Beyond Beta Risk: Alternative Means of Measuring Risk
Because the usefulness of beta risk continues to be disputed, scholars of finance have sought alternative models for measuring risk and predicting returns. Two of the most well-known approaches are arbitrage pricing theory and the Fama-French three-factor model.
Arbitrage Pricing Theory
Pioneered by MIT economist Stephen Ross, arbitrage pricing theory (APT) builds on the (correct) insight that undergirds CAPM: that investors shouldn’t be rewarded for carrying unsystematic risk.
Where APT advances on CAPM is in its calculation of systematic risk.
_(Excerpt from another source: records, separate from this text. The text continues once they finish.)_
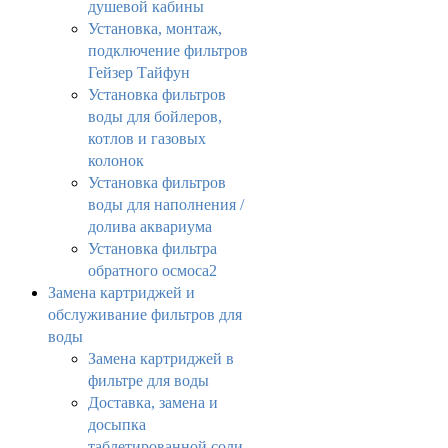
душевой кабины
Установка, монтаж,
подключение фильтров
Гейзер Тайфун
Установка фильтров
воды для бойлеров,
котлов и газовых
колонок
Установка фильтров
воды для наполнения /
долива аквариума
Установка фильтра
обратного осмоса2
Замена картриджей и
обслуживание фильтров для
воды
Замена картриджей в
фильтре для воды
Доставка, замена и
досыпка
таблетированной соли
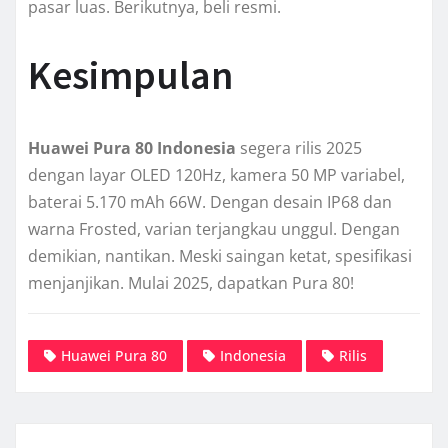
pasar luas. Berikutnya, beli resmi.
Kesimpulan
Huawei Pura 80 Indonesia
segera rilis 2025
dengan layar OLED 120Hz, kamera 50 MP variabel,
baterai 5.170 mAh 66W. Dengan desain IP68 dan
warna Frosted, varian terjangkau unggul. Dengan
demikian, nantikan. Meski saingan ketat, spesifikasi
menjanjikan. Mulai 2025, dapatkan Pura 80!
Huawei Pura 80
Indonesia
Rilis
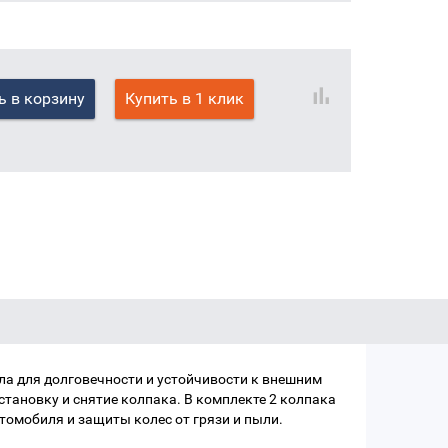
ь в корзину
Купить в 1 клик
ла для долговечности и устойчивости к внешним
тановку и снятие колпака. В комплекте 2 колпака
томобиля и защиты колес от грязи и пыли.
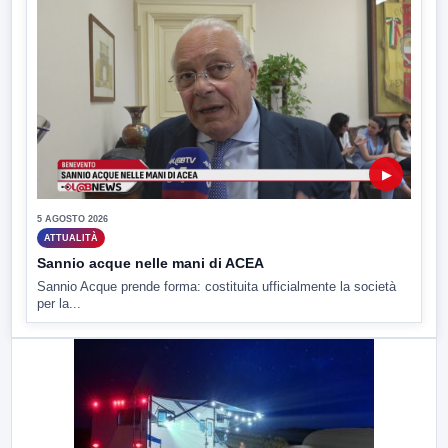
▶
5 AGOSTO 2026
ATTUALITÀ
Sannio acque nelle mani di ACEA
Sannio Acque prende forma: costituita ufficialmente la società
per la...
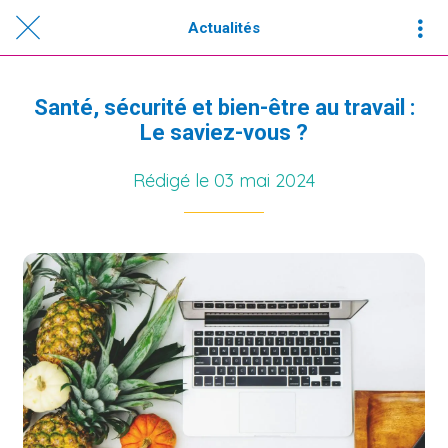
Actualités
Santé, sécurité et bien-être au travail :
Le saviez-vous ?
Rédigé le 03 mai 2024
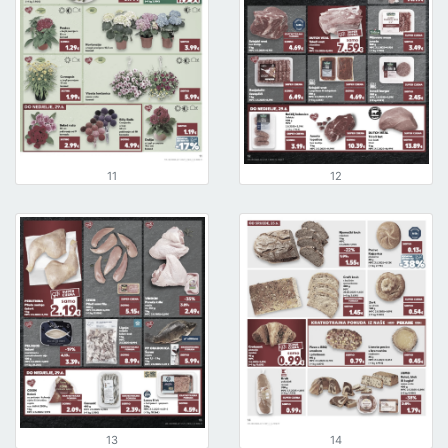
11
12
13
14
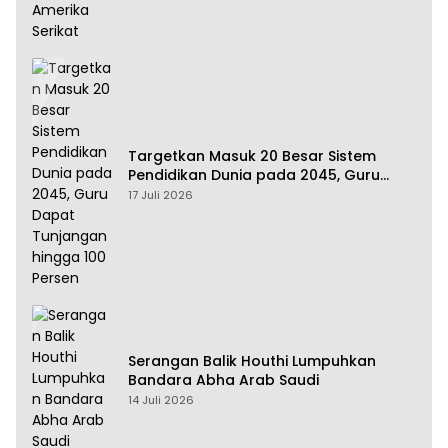
Targetkan Masuk 20 Besar Sistem
Pendidikan Dunia pada 2045, Guru
Dapat Tunjangan hingga 100 Persen
17 Juli 2026
Serangan Balik Houthi Lumpuhkan
Bandara Abha Arab Saudi
14 Juli 2026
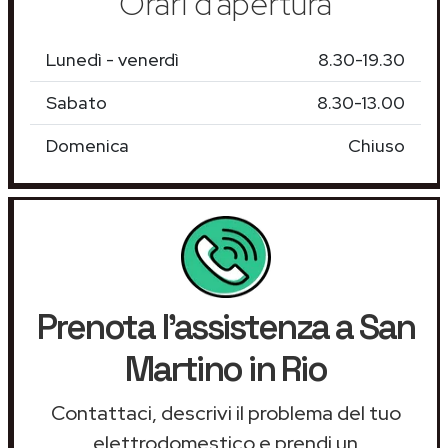
Orari d'apertura
Lunedì - venerdì
8.30-19.30
Sabato
8.30-13.00
Domenica
Chiuso
Prenota l'assistenza a San
Martino in Rio
Contattaci, descrivi il problema del tuo
elettrodomestico e prendi un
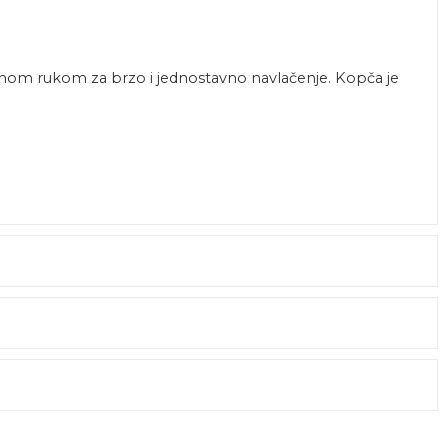
 rukom za brzo i jednostavno navlačenje. Kopča je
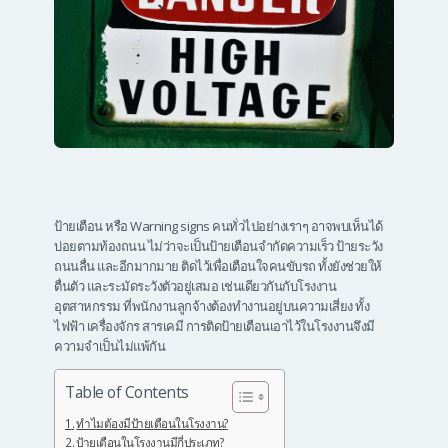
ป้ายเตือน หรือ Warning signs คนทั่วไปอย่างเราๆ อาจพบเห็นได้
บ่อยตามท้องถนน ไม่ว่าจะเป็นป้ายเตือนจำกัดความเร็ว ป้ายระวัง
ถนนลื่น และอีกมากมาย ติดไว้เพื่อเตือนใจคนขับรถ ทั้งยังช่วยให้
ตื่นตัว และระมัดระวังตัวอยู่เสมอ เช่นเดียวกันกับโรงงาน
อุตสาหกรรม ที่พนักงานลูกจ้างต้องทำงานอยู่บนความเสี่ยง ทั้ง
ไฟฟ้า เครื่องจักร สารเคมี การติดป้ายเตือนเอาไว้ในโรงงานจึงมี
ความจำเป็นไม่แพ้กัน
Table of Contents
ทำไมต้องมีป้ายเตือนในโรงงาน?
ป้ายเตือนในโรงงานมีกี่ประเภท?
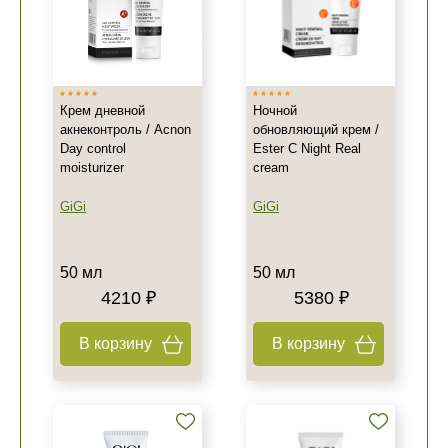
Крем дневной
Ночной
акнеконтроль / Acnon
обновляющий крем /
Day control
Ester C Night Real
moisturizer
cream
GiGi
GiGi
50 мл
50 мл
4210 ₽
5380 ₽
В корзину
В корзину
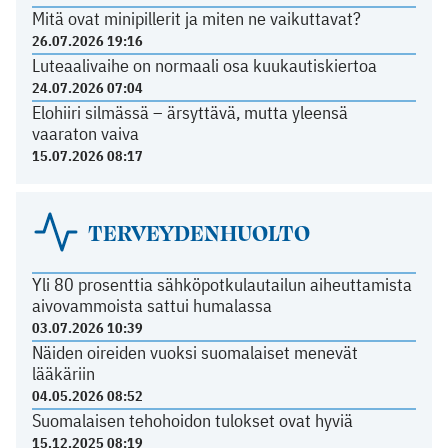
Mitä ovat minipillerit ja miten ne vaikuttavat?
26.07.2026 19:16
Luteaalivaihe on normaali osa kuukautiskiertoa
24.07.2026 07:04
Elohiiri silmässä – ärsyttävä, mutta yleensä
vaaraton vaiva
15.07.2026 08:17
TERVEYDENHUOLTO
Yli 80 prosenttia sähköpotkulautailun aiheuttamista
aivovammoista sattui humalassa
03.07.2026 10:39
Näiden oireiden vuoksi suomalaiset menevät
lääkäriin
04.05.2026 08:52
Suomalaisen tehohoidon tulokset ovat hyviä
15.12.2025 08:19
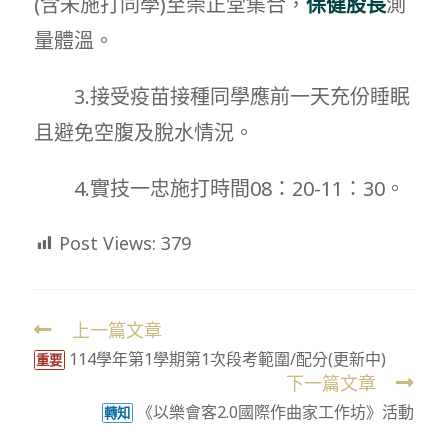
(含未施打同學)至崇正堂集合，
保健股長
測
量體溫。
3.接受疫苗接種同學應前一天充份睡眠
且避免空腹及脫水情況。
4.實技一忠施打時間08：20-11：30。
Post Views:
379
上一篇文章
Read
114學年第1學期第1次段考範圍/配分(更新中)
more
重要
下一篇文章
articles
《以樂會客2.0國際作曲家工作坊》活動
轉知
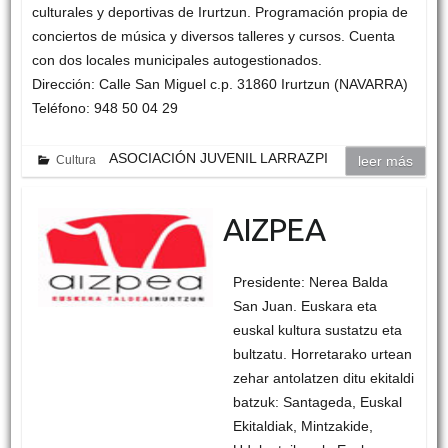
culturales y deportivas de Irurtzun. Programación propia de
conciertos de música y diversos talleres y cursos. Cuenta
con dos locales municipales autogestionados.
Dirección: Calle San Miguel c.p. 31860 Irurtzun (NAVARRA)
Teléfono: 948 50 04 29
ASOCIACIÓN JUVENIL LARRAZPI
Cultura
leer más
AIZPEA
Presidente: Nerea Balda
San Juan. Euskara eta
euskal kultura sustatzu eta
bultzatu. Horretarako urtean
zehar antolatzen ditu ekitaldi
batzuk: Santageda, Euskal
Ekitaldiak, Mintzakide,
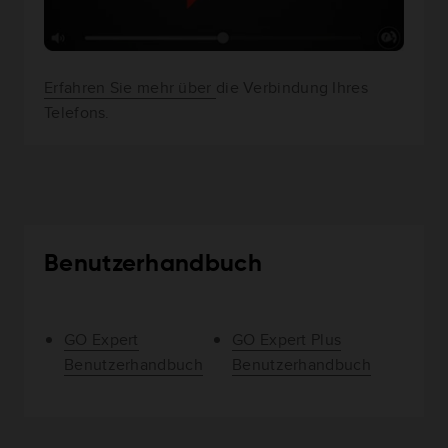
Erfahren Sie mehr über
die Verbindung Ihres
Telefons.
Benutzerhandbuch
GO Expert
GO Expert Plus
Benutzerhandbuch
Benutzerhandbuch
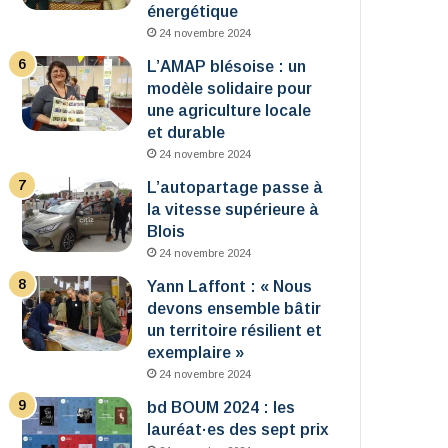
énergétique
24 novembre 2024
L’AMAP blésoise : un
modèle solidaire pour
une agriculture locale
et durable
24 novembre 2024
L’autopartage passe à
la vitesse supérieure à
Blois
24 novembre 2024
Yann Laffont : « Nous
devons ensemble bâtir
un territoire résilient et
exemplaire »
24 novembre 2024
bd BOUM 2024 : les
lauréat·es des sept prix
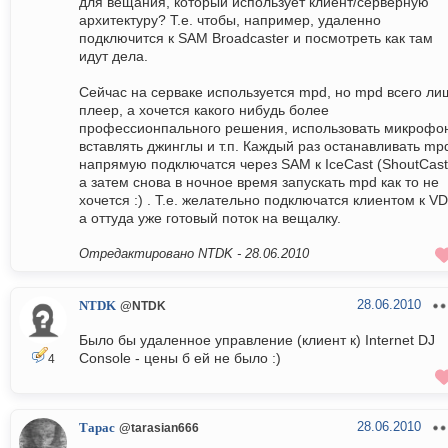
для вещания, который использует клиент/серверную
архитектуру? Т.е. чтобы, например, удаленно
подключится к SAM Broadcaster и посмотреть как там
идут дела.
Сейчас на серваке используется mpd, но mpd всего ли
плеер, а хочется какого нибудь более
профессионпального решения, использовать микрофо
вставлять джинглы и т.п. Каждый раз останавливать mp
напрямую подключатся через SAM к IceCast (ShoutCast
а затем снова в ночное время запускать mpd как то не
хочется :) . Т.е. желательно подключатся клиентом к VD
а оттуда уже готовый поток на вещалку.
Отредактировано NTDK -
28.06.2010
28.06.2010
NTDK
@NTDK
Было бы удаленное управление (клиент к) Internet DJ
Console - цены б ей не было :)
4
28.06.2010
Тарас
@tarasian666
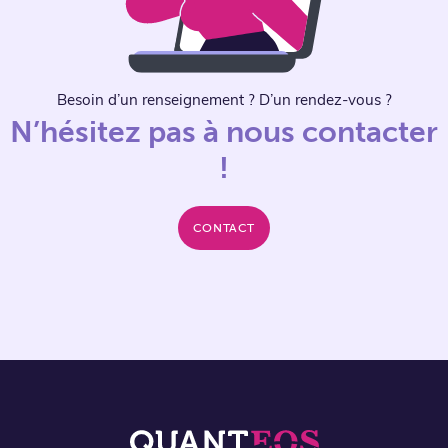
Besoin d’un renseignement ? D’un rendez-vous ?
N’hésitez pas à nous contacter
!
CONTACT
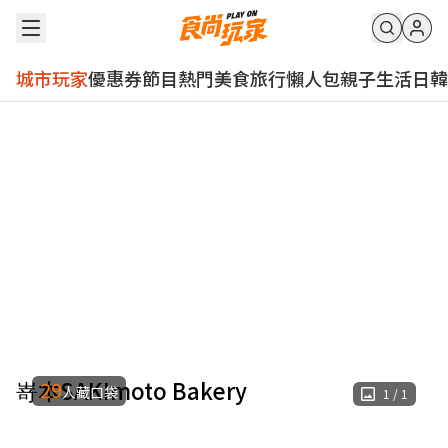
城市玩家
優惠券
節目
熱門
美食
旅行
懶人包
親子
生活
日韓
嵜本SAKImoto Bakery
29
人藏口袋
1
/
1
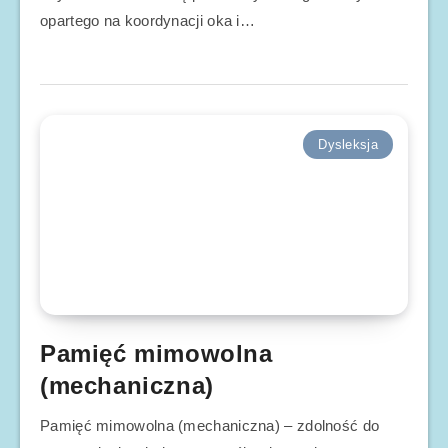
opartego na koordynacji oka i…
Dysleksja
Pamięć mimowolna
(mechaniczna)
Pamięć mimowolna (mechaniczna) – zdolność do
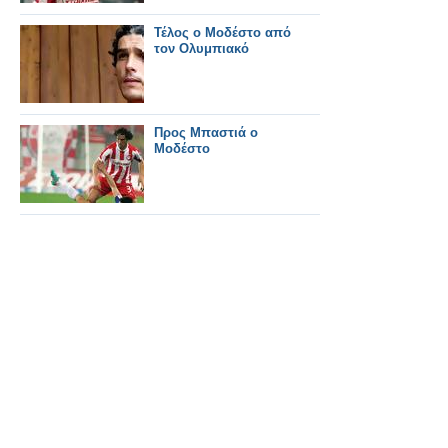
Τέλος ο Μοδέστο από
τον Ολυμπιακό
Προς Μπαστιά ο
Μοδέστο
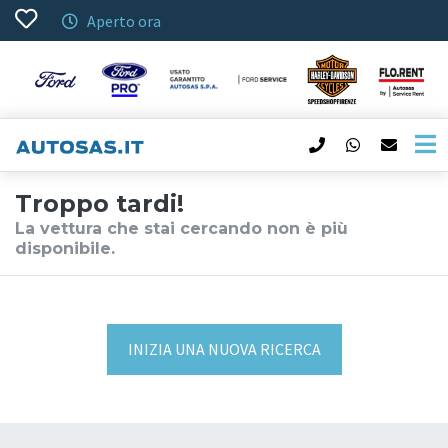
Aperto ora
Troppo tardi!
La vettura che stai cercando non è più
disponibile.
INIZIA UNA NUOVA RICERCA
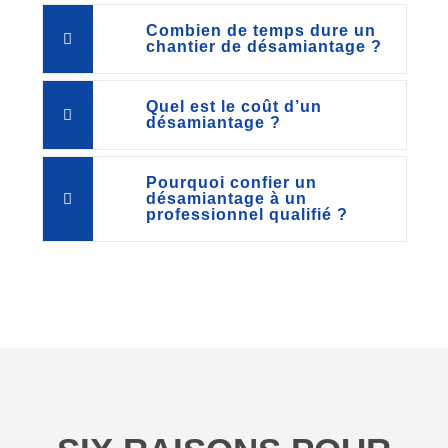
Combien de temps dure un
chantier de désamiantage ?
Quel est le coût d’un
désamiantage ?
Pourquoi confier un
désamiantage à un
professionnel qualifié ?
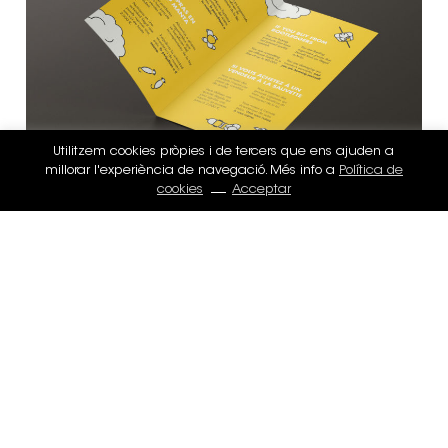
Utilitzem cookies pròpies i de tercers que ens ajuden a
millorar l'experiència de navegació. Més info a
Política de
cookies
Acceptar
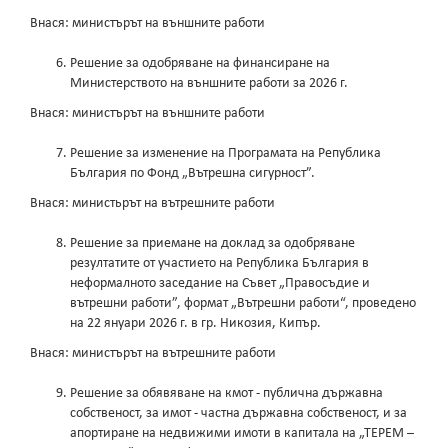
Внася: министърът на външните работи
Решение за одобряване на финансиране на
Министерството на външните работи за 2026 г.
Внася: министърът на външните работи
Решение за изменение на Програмата на Република
България по Фонд „Вътрешна сигурност”.
Внася: министьрът на вътрешните работи
Решение за приемане на доклад за одобряване
резултатите от участието на Република България в
неформалното заседание на Съвет „Правосъдие и
вътрешни работи”, формат „Вътрешни работи“, проведено
на 22 януари 2026 г. в гр. Никозия, Кипър.
Внася: министърът на вътрешните работи
Решение за обявяване на кмот - публична държавна
собственост, за имот - частна държавна собственост, и за
апортиране на недвижими имоти в капитала на „ТЕРЕМ –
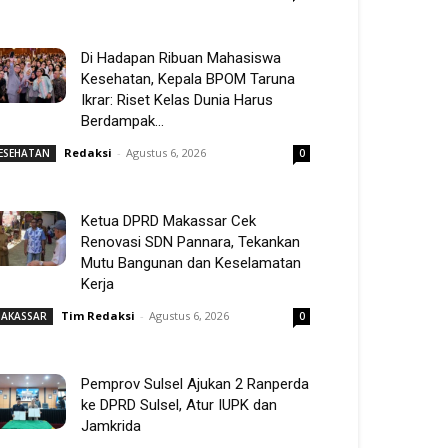
Di Hadapan Ribuan Mahasiswa
Kesehatan, Kepala BPOM Taruna
Ikrar: Riset Kelas Dunia Harus
Berdampak...
Redaksi
-
Agustus 6, 2026
ESEHATAN
0
Ketua DPRD Makassar Cek
Renovasi SDN Pannara, Tekankan
Mutu Bangunan dan Keselamatan
Kerja
Tim Redaksi
-
Agustus 6, 2026
AKASSAR
0
Pemprov Sulsel Ajukan 2 Ranperda
ke DPRD Sulsel, Atur IUPK dan
Jamkrida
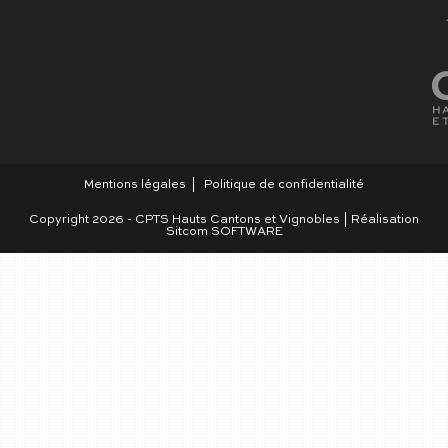
Mentions légales
Politique de confidentialité
Copyright 2026 - CPTS Hauts Cantons et Vignobles | Réalisation
Sitcom SOFTWARE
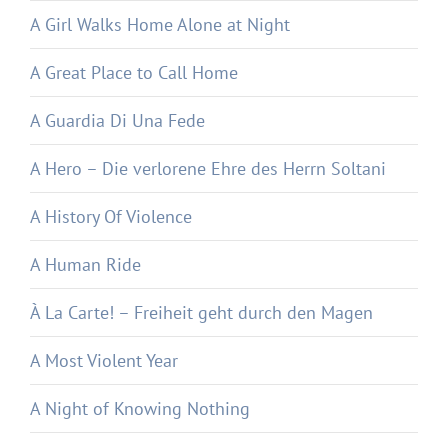
A Girl Walks Home Alone at Night
A Great Place to Call Home
A Guardia Di Una Fede
A Hero – Die verlorene Ehre des Herrn Soltani
A History Of Violence
A Human Ride
À La Carte! – Freiheit geht durch den Magen
A Most Violent Year
A Night of Knowing Nothing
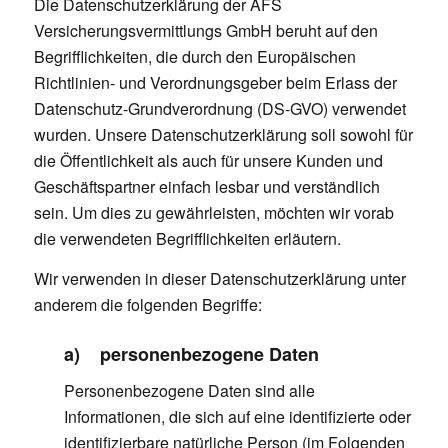
Die Datenschutzerklärung der AFS
Versicherungsvermittlungs GmbH beruht auf den
Begrifflichkeiten, die durch den Europäischen
Richtlinien- und Verordnungsgeber beim Erlass der
Datenschutz-Grundverordnung (DS-GVO) verwendet
wurden. Unsere Datenschutzerklärung soll sowohl für
die Öffentlichkeit als auch für unsere Kunden und
Geschäftspartner einfach lesbar und verständlich
sein. Um dies zu gewährleisten, möchten wir vorab
die verwendeten Begrifflichkeiten erläutern.
Wir verwenden in dieser Datenschutzerklärung unter
anderem die folgenden Begriffe:
a) personenbezogene Daten
Personenbezogene Daten sind alle
Informationen, die sich auf eine identifizierte oder
identifizierbare natürliche Person (im Folgenden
Whereas CAPM limits itself to beta—the sensitivity of stock or portfolio returns to those of the market in general—APT considers a host of systematic risk factors in addition to beta, including changes in national income, inflation, and interest rates.
Nevertheless, although APT’s more sophisticated calculation of risk shows promise, it still isn’t a foolproof method of measuring risk. (Shortform note: Malkiel doesn’t explain why it isn’t foolproof.)
Fama-French Three-Factor Model
APT is what’s known as a “factor” model—it “factors” an array of systematic risks into its calculations.
Another factor model, the Fama-French three-factor model, advances on CAPM by including two factors in addition to beta: the size of the company whose stock is being evaluated and the ratio of that company’s stock price to its “book” value. (A company’s “book” value is its total assets minus liabilities.) Fama and French argue that smaller companies are inherently riskier due to lower revenue streams or less robustness; they also argue that a low market price and high book value is a bear signal for that stock.
In short, the logic underlying both Fama-French and APT is the same: When assessing a stock’s systematic risk, measuring beta alone simply isn’t enough.